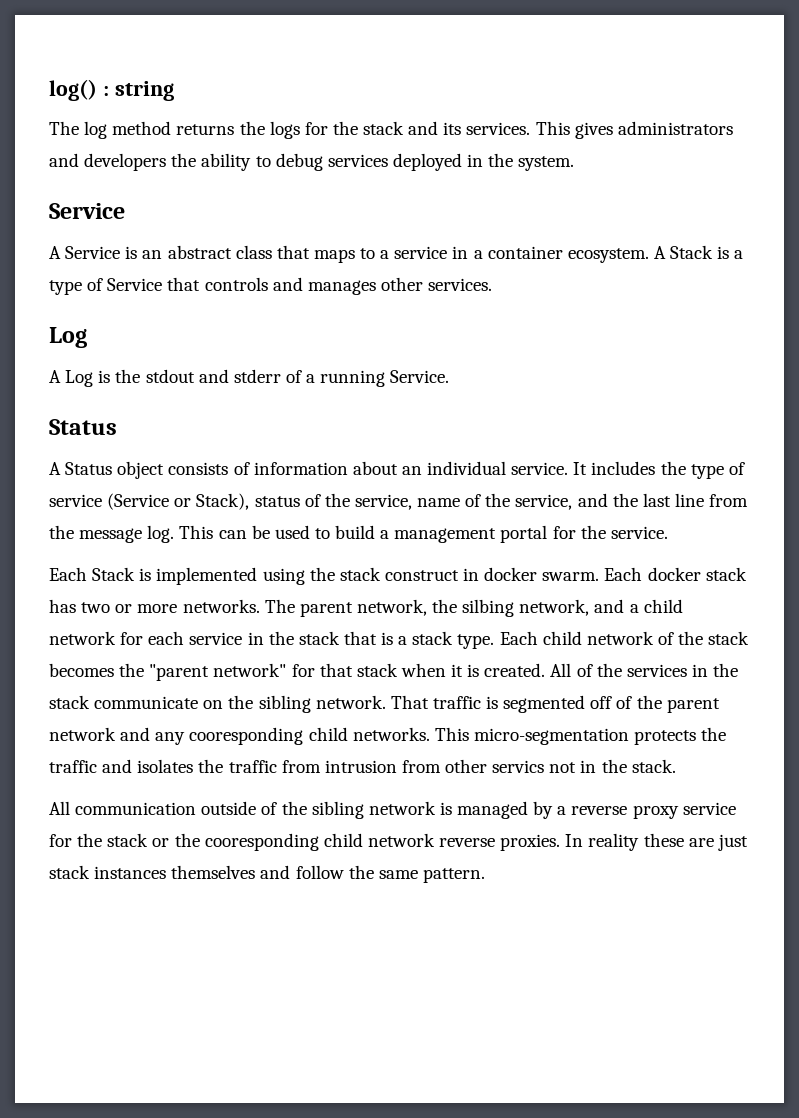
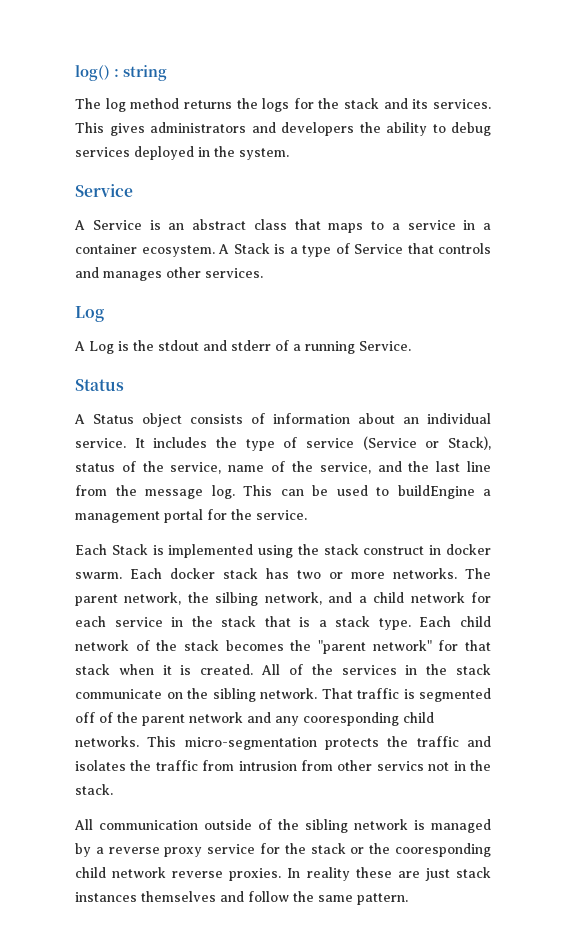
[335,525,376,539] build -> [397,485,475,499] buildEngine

---

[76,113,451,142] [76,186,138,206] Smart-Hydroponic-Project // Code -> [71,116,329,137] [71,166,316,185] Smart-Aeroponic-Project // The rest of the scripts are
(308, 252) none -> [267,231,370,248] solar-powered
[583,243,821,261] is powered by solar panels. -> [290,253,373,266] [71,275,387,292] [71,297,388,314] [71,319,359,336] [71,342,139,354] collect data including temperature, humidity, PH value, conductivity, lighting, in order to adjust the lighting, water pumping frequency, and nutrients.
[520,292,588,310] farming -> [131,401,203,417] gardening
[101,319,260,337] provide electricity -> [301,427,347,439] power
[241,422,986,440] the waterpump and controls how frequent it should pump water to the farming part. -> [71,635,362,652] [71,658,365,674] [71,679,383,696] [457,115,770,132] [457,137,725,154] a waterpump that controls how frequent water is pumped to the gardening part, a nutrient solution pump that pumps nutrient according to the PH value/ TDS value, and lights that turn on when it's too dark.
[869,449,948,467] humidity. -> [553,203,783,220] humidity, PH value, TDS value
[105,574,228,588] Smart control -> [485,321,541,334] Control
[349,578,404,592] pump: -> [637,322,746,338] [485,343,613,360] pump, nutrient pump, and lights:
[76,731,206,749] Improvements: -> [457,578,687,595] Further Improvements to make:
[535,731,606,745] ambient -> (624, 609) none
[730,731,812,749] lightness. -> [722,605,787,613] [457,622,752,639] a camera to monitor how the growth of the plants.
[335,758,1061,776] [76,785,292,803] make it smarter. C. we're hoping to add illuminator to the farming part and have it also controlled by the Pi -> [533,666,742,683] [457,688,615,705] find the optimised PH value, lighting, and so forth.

--

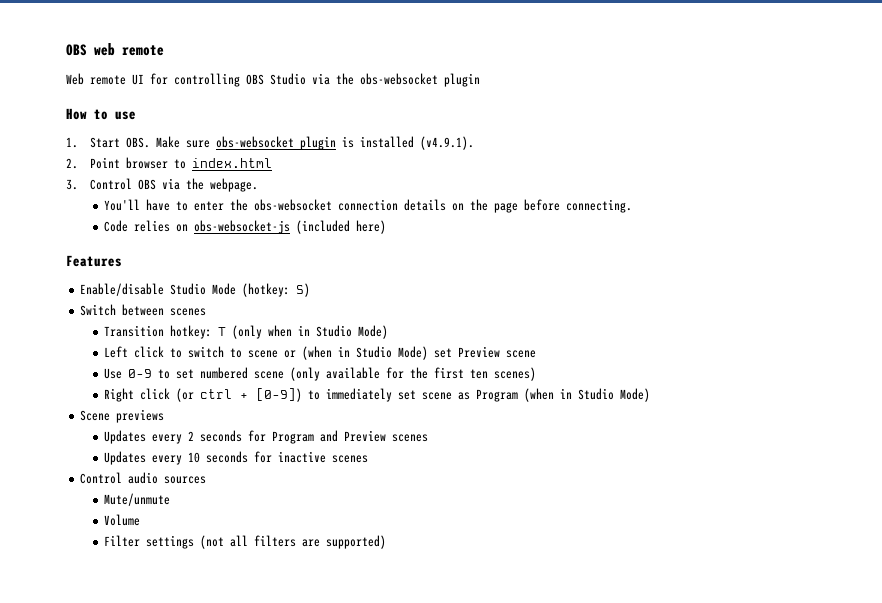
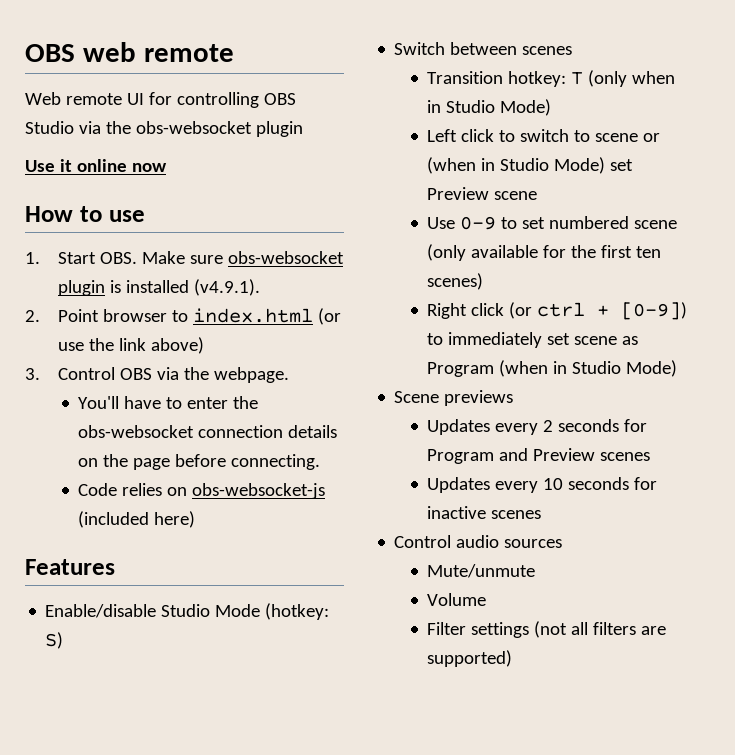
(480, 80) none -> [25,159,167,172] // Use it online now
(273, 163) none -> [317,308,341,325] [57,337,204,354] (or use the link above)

PROBLEM TO SOLVE
Could you set down, word for word, only the lines above from the line with "[105,574,228,588] Smart control" to the line with "[335,758,1061,776] [76,785,292,803] make", including both?

FINAL ANSWER
[105,574,228,588] Smart control -> [485,321,541,334] Control
[349,578,404,592] pump: -> [637,322,746,338] [485,343,613,360] pump, nutrient pump, and lights:
[76,731,206,749] Improvements: -> [457,578,687,595] Further Improvements to make:
[535,731,606,745] ambient -> (624, 609) none
[730,731,812,749] lightness. -> [722,605,787,613] [457,622,752,639] a camera to monitor how the growth of the plants.
[335,758,1061,776] [76,785,292,803] make it smarter. C. we're hoping to add illuminator to the farming part and have it also controlled by the Pi -> [533,666,742,683] [457,688,615,705] find the optimised PH value, lighting, and so forth.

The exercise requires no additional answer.